- [WORK TO BE COMPLETED]: Rewrite the records from their start through the line that contains "UŽITEČNÉ ODKAZY", replacing "Telefon" with "Smartphone" and leaving everything else unchanged.

--- SOURCE INFORMATION Enclosed Below ---

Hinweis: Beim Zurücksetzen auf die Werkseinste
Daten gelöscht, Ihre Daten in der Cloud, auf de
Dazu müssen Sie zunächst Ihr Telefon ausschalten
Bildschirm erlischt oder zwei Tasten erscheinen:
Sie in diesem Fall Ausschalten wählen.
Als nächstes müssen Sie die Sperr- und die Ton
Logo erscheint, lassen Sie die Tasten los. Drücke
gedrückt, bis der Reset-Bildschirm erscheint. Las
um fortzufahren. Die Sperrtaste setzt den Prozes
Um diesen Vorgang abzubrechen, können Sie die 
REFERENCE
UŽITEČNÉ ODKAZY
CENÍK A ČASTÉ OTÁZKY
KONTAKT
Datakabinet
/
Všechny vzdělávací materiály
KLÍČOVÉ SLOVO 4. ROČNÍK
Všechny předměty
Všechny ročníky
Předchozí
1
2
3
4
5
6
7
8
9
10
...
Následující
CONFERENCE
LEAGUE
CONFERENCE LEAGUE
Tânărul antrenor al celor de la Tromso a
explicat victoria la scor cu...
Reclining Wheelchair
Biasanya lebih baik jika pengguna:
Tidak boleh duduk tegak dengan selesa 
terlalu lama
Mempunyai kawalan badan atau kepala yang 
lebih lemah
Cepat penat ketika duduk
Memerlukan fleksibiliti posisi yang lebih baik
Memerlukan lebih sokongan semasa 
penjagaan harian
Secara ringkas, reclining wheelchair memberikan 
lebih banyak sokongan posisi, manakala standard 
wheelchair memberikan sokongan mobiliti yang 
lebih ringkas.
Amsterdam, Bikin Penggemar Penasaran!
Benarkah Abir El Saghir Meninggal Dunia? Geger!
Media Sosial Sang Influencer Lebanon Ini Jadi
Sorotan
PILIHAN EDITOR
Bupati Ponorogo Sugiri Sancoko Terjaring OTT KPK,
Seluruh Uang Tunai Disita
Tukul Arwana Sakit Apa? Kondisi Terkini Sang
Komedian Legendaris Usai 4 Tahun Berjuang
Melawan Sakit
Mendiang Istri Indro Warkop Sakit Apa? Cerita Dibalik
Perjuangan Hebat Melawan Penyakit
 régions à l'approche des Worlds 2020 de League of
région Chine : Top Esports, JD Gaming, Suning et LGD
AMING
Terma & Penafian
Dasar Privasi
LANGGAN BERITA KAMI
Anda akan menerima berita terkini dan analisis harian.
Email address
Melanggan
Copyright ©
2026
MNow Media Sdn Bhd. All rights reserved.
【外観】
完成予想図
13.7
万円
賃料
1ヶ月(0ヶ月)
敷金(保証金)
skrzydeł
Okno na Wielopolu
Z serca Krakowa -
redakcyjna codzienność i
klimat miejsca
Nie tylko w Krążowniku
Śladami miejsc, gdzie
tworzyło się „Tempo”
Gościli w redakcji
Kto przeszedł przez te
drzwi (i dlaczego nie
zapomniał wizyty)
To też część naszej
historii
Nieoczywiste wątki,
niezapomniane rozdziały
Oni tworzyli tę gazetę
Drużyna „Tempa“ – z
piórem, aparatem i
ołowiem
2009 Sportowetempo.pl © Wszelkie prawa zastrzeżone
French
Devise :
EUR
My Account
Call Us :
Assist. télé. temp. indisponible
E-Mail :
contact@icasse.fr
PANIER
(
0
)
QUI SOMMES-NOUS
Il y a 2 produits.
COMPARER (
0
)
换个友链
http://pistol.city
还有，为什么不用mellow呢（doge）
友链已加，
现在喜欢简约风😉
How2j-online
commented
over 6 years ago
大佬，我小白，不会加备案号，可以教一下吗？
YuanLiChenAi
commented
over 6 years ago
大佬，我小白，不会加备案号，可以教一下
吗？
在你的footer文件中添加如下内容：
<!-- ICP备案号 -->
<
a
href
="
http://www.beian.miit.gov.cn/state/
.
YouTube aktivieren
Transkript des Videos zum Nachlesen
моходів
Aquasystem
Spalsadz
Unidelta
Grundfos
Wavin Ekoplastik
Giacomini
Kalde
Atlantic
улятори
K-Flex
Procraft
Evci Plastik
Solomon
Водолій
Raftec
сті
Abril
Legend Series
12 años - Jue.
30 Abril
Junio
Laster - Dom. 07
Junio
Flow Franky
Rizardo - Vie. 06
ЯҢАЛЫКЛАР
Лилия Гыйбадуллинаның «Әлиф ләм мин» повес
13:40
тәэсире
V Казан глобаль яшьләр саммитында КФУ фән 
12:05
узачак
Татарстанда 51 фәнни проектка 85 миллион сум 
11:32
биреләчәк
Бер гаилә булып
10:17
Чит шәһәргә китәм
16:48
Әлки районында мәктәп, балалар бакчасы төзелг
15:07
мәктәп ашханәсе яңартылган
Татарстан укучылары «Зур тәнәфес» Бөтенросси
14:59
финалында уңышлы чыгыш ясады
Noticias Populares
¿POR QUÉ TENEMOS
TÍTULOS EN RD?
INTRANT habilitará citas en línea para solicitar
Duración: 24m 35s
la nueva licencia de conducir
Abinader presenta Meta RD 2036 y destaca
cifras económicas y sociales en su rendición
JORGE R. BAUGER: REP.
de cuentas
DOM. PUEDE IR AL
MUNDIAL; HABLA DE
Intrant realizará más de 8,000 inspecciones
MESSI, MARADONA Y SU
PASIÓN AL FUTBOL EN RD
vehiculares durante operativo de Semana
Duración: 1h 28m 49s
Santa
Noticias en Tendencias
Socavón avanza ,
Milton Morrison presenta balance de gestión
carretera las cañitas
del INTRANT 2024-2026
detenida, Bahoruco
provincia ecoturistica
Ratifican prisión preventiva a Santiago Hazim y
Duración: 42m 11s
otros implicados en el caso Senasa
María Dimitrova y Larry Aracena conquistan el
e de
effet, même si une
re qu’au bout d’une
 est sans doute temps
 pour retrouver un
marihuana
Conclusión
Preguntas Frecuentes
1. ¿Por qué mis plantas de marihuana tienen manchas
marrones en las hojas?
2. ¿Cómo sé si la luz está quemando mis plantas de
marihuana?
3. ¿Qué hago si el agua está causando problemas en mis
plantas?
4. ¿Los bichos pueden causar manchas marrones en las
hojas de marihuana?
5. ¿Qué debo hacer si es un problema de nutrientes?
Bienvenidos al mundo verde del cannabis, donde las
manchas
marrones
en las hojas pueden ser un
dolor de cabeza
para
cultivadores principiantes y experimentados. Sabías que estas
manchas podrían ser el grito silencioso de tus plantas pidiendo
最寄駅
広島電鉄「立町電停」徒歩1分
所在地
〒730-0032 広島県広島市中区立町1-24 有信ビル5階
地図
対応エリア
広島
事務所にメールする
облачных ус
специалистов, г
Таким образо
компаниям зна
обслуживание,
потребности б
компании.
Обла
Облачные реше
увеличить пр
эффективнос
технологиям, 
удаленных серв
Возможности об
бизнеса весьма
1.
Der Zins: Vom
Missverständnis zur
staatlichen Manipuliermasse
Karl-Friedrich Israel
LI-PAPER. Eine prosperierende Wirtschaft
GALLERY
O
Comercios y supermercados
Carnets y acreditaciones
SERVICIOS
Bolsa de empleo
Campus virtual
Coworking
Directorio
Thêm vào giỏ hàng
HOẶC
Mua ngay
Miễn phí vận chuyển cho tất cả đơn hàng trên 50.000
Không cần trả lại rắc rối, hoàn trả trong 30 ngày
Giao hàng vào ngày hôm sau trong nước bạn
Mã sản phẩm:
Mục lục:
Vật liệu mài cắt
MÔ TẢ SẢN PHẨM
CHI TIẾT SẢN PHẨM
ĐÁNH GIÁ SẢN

--- End of Enclosed SOURCE INFORMATION ---

- [RESPONSE TO THIS TASK]:
Hinweis: Beim Zurücksetzen auf die Werkseinste
Daten gelöscht, Ihre Daten in der Cloud, auf de
Dazu müssen Sie zunächst Ihr Smartphone ausschalten
Bildschirm erlischt oder zwei Tasten erscheinen:
Sie in diesem Fall Ausschalten wählen.
Als nächstes müssen Sie die Sperr- und die Ton
Logo erscheint, lassen Sie die Tasten los. Drücke
gedrückt, bis der Reset-Bildschirm erscheint. Las
um fortzufahren. Die Sperrtaste setzt den Prozes
Um diesen Vorgang abzubrechen, können Sie die 
REFERENCE
UŽITEČNÉ ODKAZY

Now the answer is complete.